***** Provided passage *****

Letter to a Novice Oblate (I)

This is the first of a series of letters that I will be writing to the Oblates of the Monastery of Our Lady of the Cenacle. I decided to address myself in these letters to each Oblate individually as well as to the entire growing Oblate family. The aim of these letters is to answer various questions that have arisen, and to offer something in the way of ghostly counsel to those who have a right to expect it from me.
IMG_0881_-_Perugia_-_Cappella_di_San_Severo_(Raffaello)_-_Foto_G._Dall'Orto_-_5_ago_2006.jpg

In the Church of San Severo in Perugia: a fresco by Raffaello (1505) depicting the Most Holy Trinity with Saints Maurus, Placid, and Benedict. Sadly, over time, the image of the Eternal Father has disappeared from the fresco.
Oblatus est quia ipse voluit.
“He was offered because it was his own will.” Isaiah 53:7

My very dear Novice Oblate,
Turning and Returning to God
As your father in Christ, I am bound to offer you something in the way of instruction and guidance as you undertake the Benedictine journey of return to God. I’m writing to you today on the feast of the Conversion of Saint Paul: a feast of turning, and returning to God in Christ, that effectively sums up the vocation of the monk and of the Oblate.

***** Information provided *****

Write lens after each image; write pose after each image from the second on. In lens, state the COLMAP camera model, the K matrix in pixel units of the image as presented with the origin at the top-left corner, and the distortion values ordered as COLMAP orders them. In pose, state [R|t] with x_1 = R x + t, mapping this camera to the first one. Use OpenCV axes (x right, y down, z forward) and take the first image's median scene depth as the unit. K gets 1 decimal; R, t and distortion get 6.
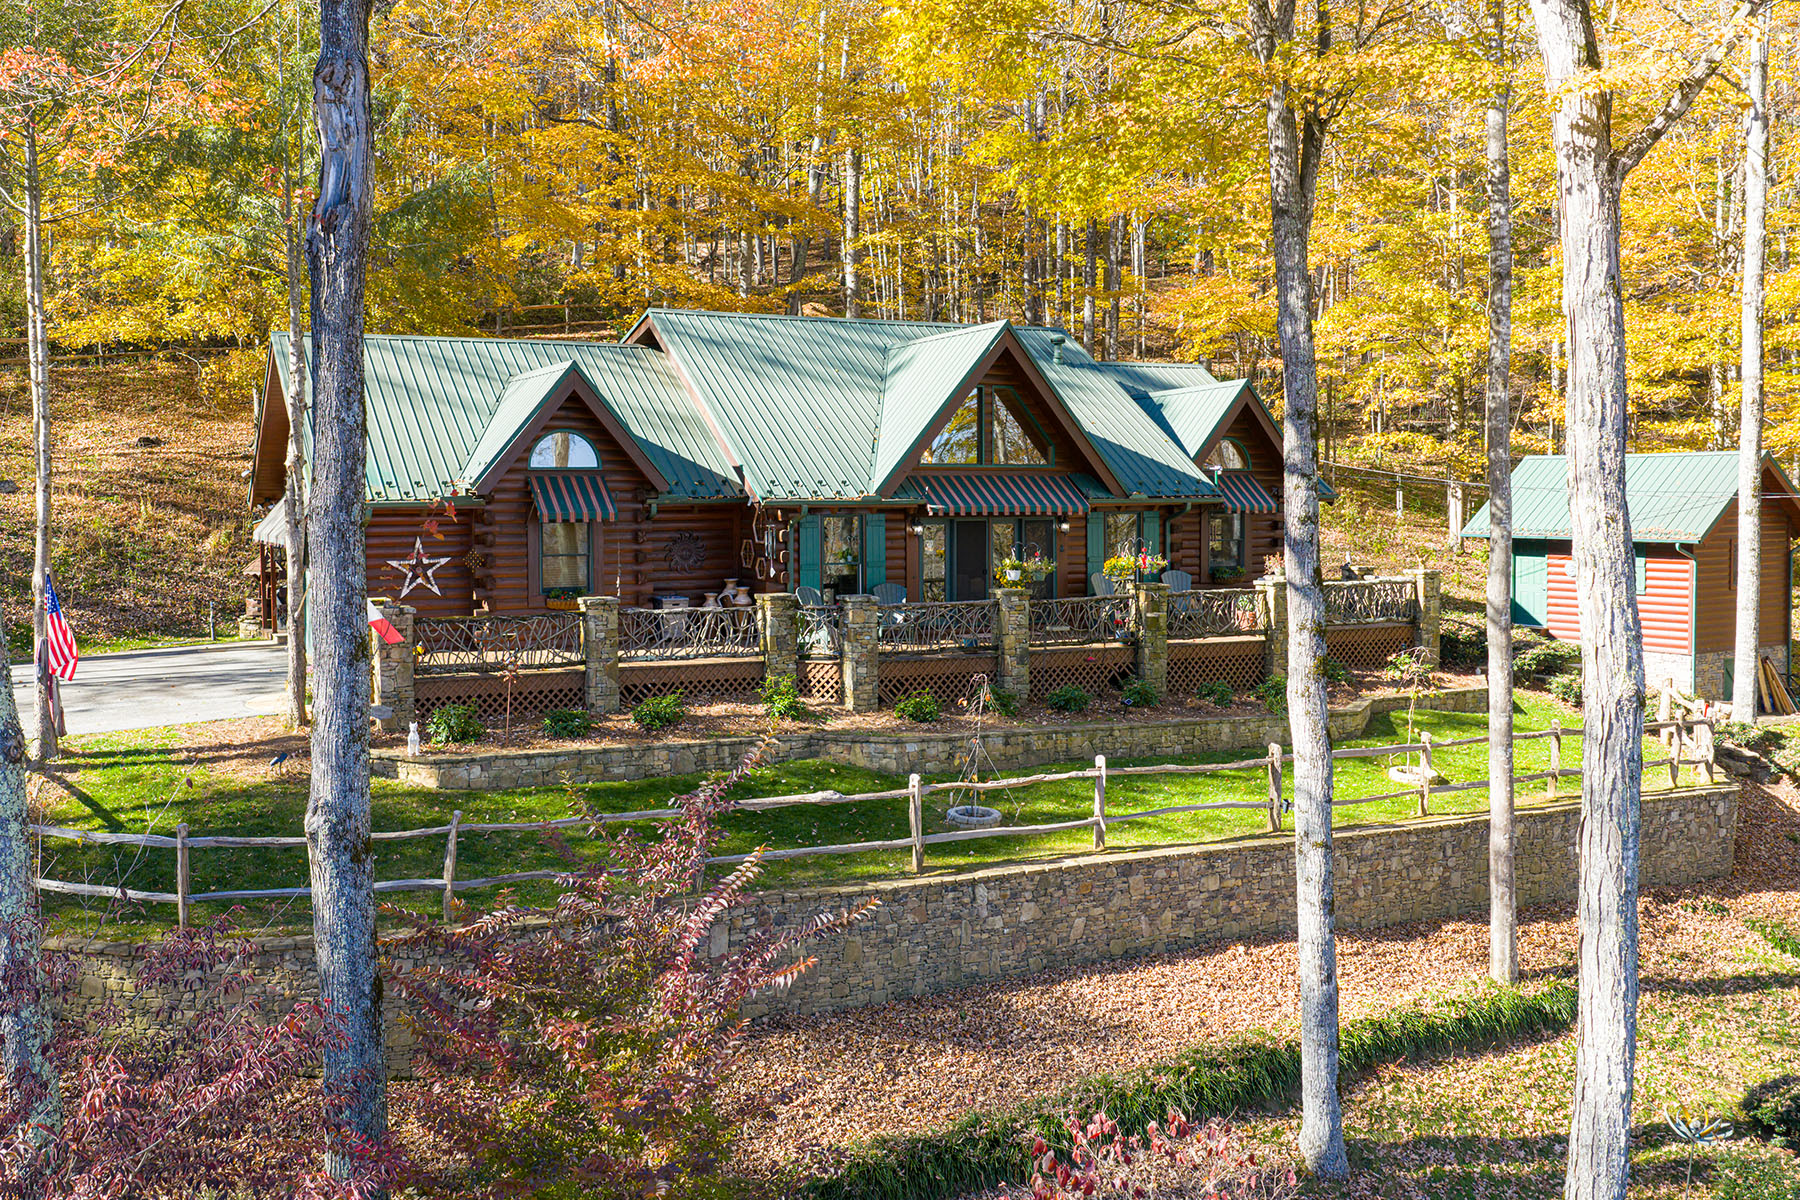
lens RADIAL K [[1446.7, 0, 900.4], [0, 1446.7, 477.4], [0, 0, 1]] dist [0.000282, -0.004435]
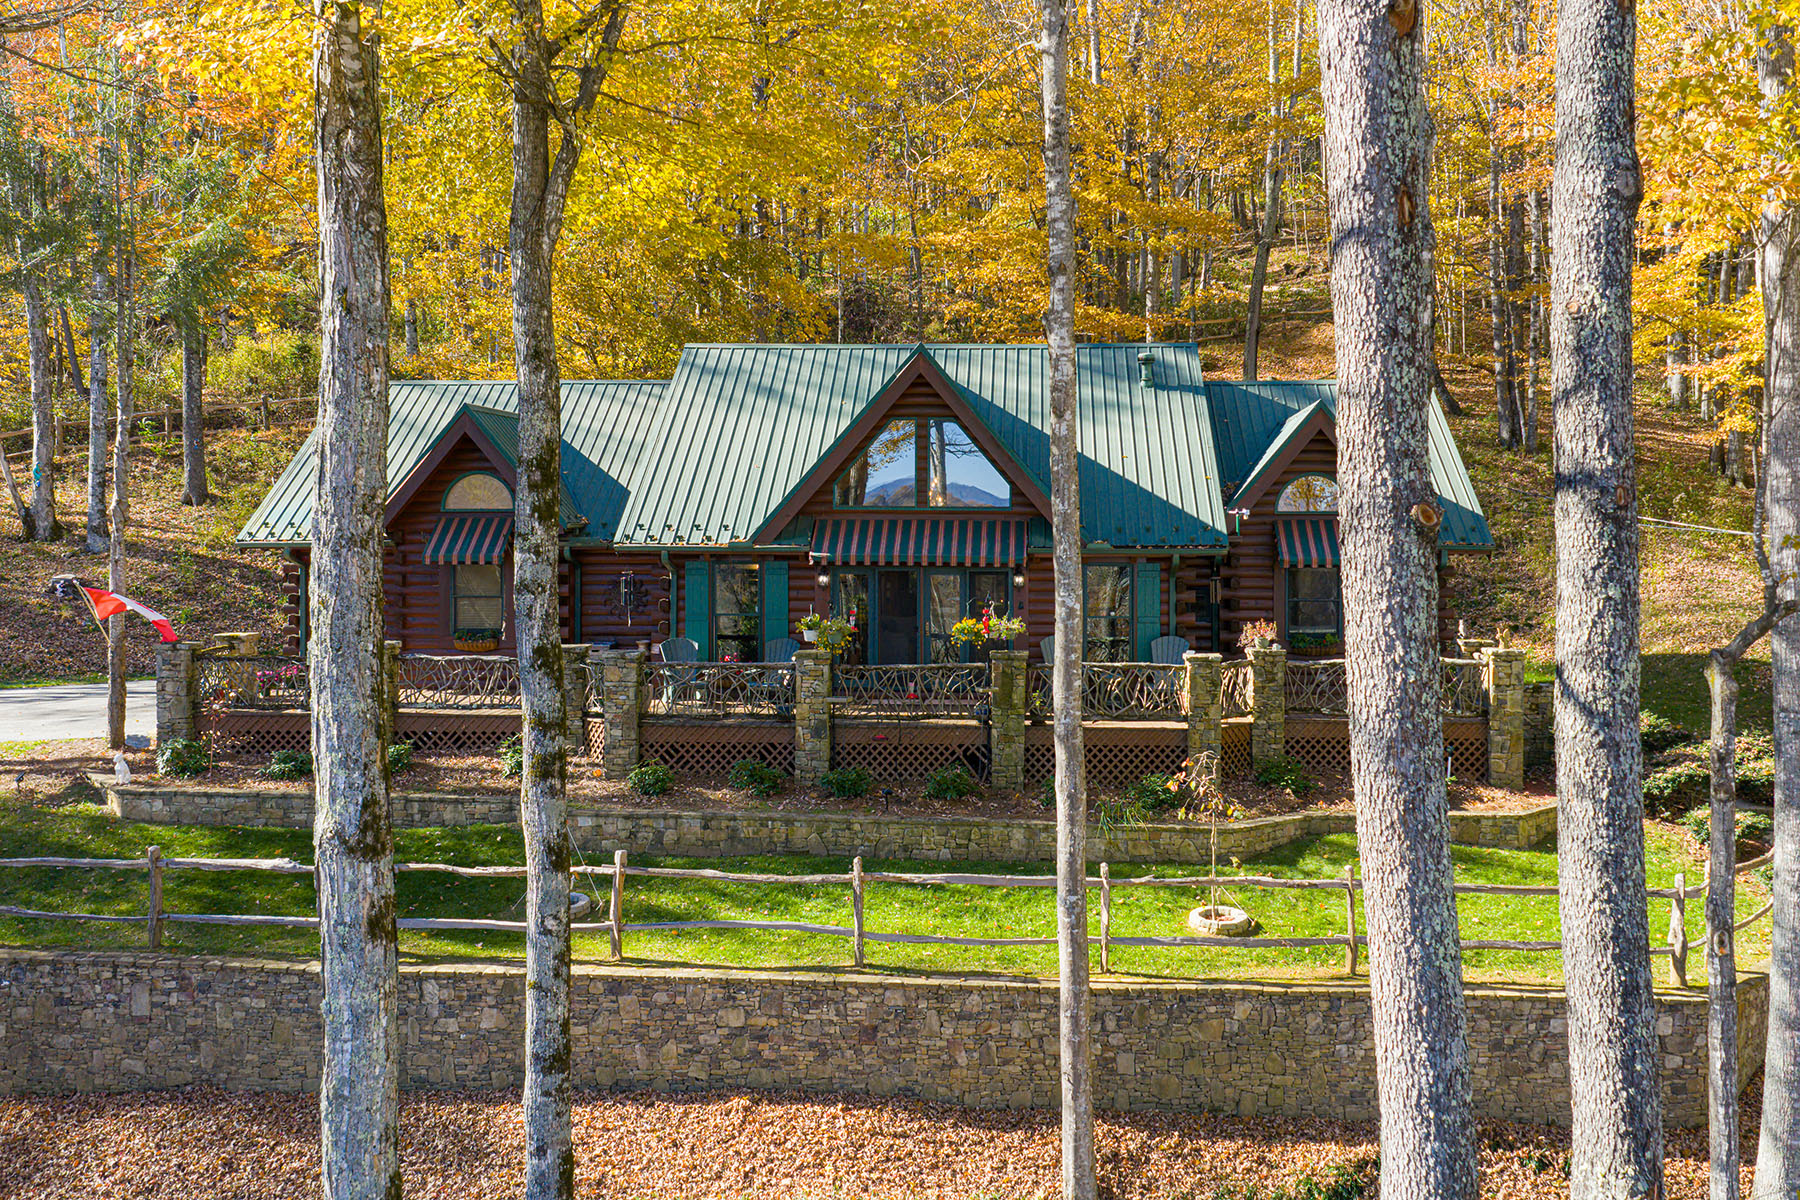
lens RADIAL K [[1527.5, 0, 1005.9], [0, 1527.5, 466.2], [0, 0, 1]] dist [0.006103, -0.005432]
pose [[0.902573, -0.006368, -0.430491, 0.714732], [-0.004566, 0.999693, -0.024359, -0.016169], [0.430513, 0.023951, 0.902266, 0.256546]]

*****
***** Information provided *****

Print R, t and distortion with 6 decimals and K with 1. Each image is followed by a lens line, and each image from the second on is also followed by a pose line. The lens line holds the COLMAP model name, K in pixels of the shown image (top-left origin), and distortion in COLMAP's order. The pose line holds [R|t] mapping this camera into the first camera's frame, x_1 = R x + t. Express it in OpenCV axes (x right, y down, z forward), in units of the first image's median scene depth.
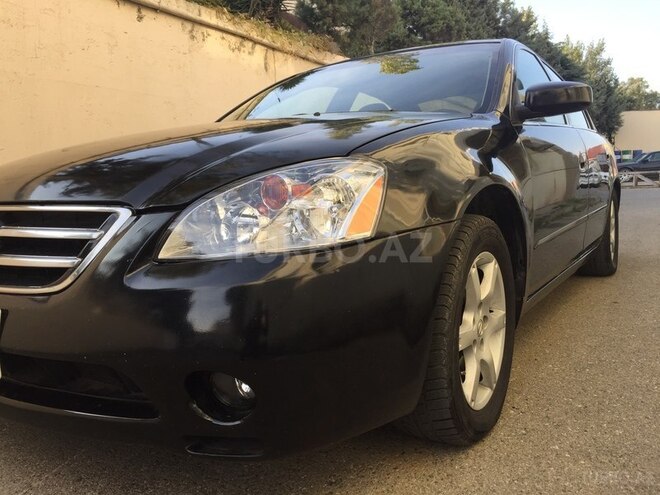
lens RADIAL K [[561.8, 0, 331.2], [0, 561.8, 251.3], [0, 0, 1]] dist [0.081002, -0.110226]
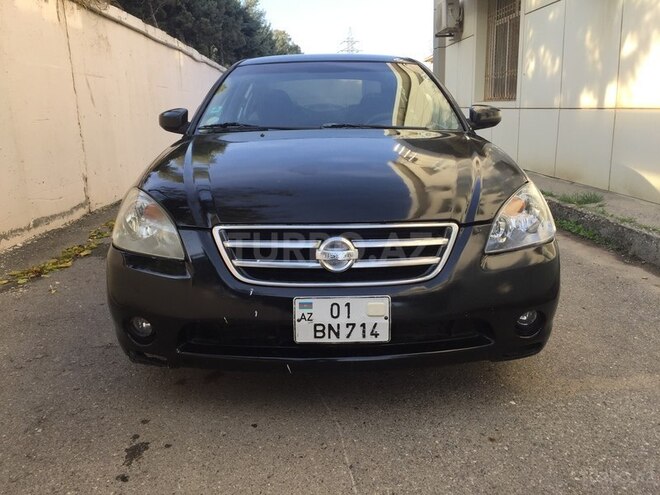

*****

_Exercise tasks_.
(a) Rewrite the paragraph of the letter beginning "This is the first of a series" more concisely, keeping its main facts.
(b) Reproduce the letter verbatim from "Letter to a" to "from the fresco.".

_Answers provided_.
(a) This letter opens a series to the Oblates of the Monastery of Our Lady of the Cenacle. The letters are addressed both to each Oblate individually and to the growing Oblate family as a whole. They aim to answer questions that have arisen and to offer ghostly counsel to those entitled to expect it.

(b)
Letter to a Novice Oblate (I)

This is the first of a series of letters that I will be writing to the Oblates of the Monastery of Our Lady of the Cenacle. I decided to address myself in these letters to each Oblate individually as well as to the entire growing Oblate family. The aim of these letters is to answer various questions that have arisen, and to offer something in the way of ghostly counsel to those who have a right to expect it from me.
IMG_0881_-_Perugia_-_Cappella_di_San_Severo_(Raffaello)_-_Foto_G._Dall'Orto_-_5_ago_2006.jpg

In the Church of San Severo in Perugia: a fresco by Raffaello (1505) depicting the Most Holy Trinity with Saints Maurus, Placid, and Benedict. Sadly, over time, the image of the Eternal Father has disappeared from the fresco.